1. Background
Thomas Gibson first described tracheoesophageal fistula (TEF) accompanied by esophageal atresia (EA) in 1697 (1). After numerous attempts by other surgeons, Cameron Heath successfully performed the first surgical repair of this deformity in 1941 (2-4). The global prevalence of EA is estimated to be approximately 2.3 to 2.6 cases per 10,000 births (5-7). The etiology of EA is unknown but is likely multifactorial. Most cases are sporadic/non-syndromic, with familial/syndromic cases accounting for less than 1% of all cases (3). The most common congenital esophageal malformation is EA with or without TEF (2-4). Despite its relative rarity, EA with or without TEF remains a challenging problem for pediatric surgeons (2-4).

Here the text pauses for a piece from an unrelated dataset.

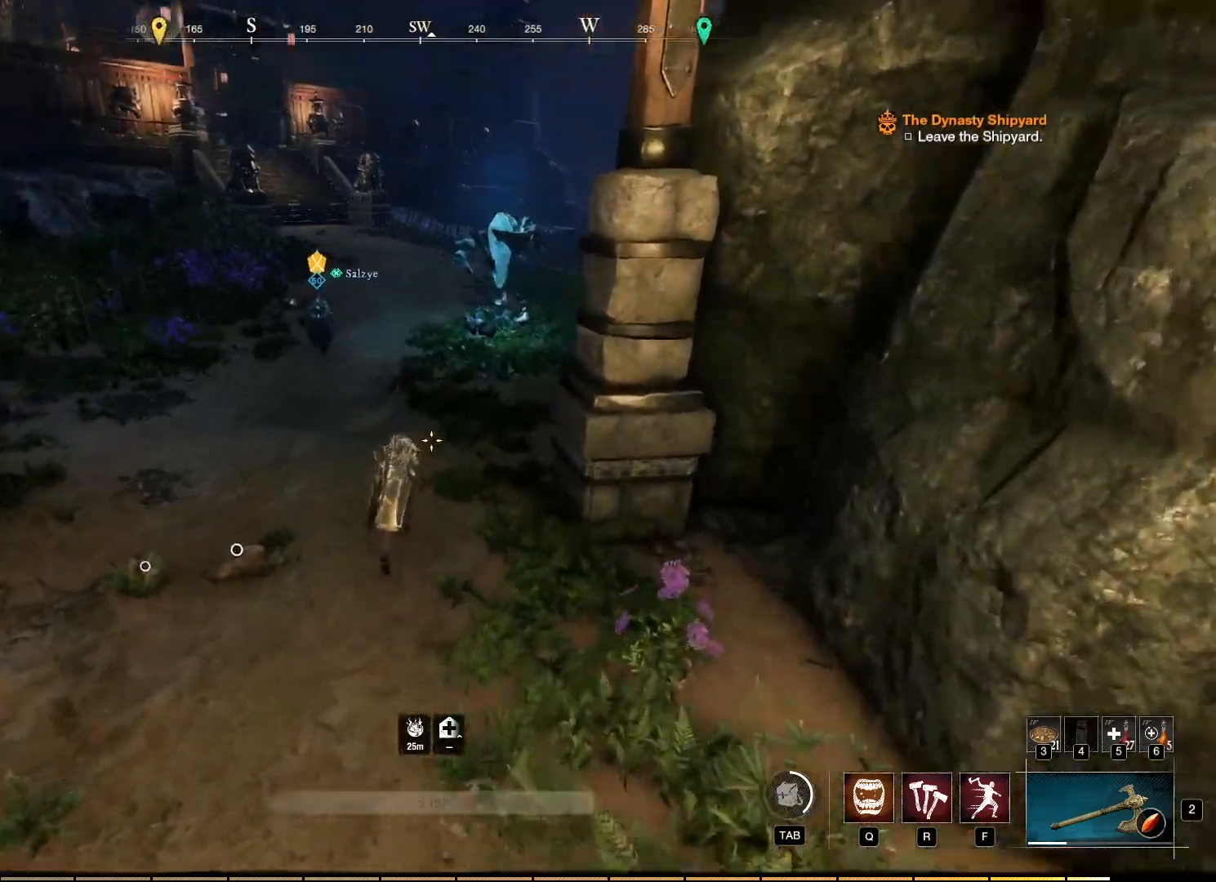
{"keys": ["w"], "mouse": [], "events": []}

Limited research has been conducted on the long-term outcomes of patients with EA. Future research should explore the relationship between esophageal motility disorder, gastroesophageal reflux, esophagitis, and epithelial metaplastic changes, including esophageal cancer. A retrospective study by Galarreta et al. (8) found that many patients with EA/TEF had comorbidities such as genetic syndromes and congenital anomalies, highlighting the complexity of the condition and the need for comprehensive clinical evaluation. In 2008, Khalesi and Aflatoonian (9) investigated the frequency of abnormalities associated with EA in a sample of hospitalized infants. Over a two-year period, the study found that accompanying anomalies, in order of prevalence, included cardiac (60%), urinary system (15%), vertebral column (10%), and anorectal (2.5%). The average birth weight of babies with EA and other anomalies was significantly lower than that of babies without other anomalies. The statistical analysis showed no significant relationship between the gender of infants, gestational age, or the presence of maternal disease and the occurrence of anomalies associated with EA.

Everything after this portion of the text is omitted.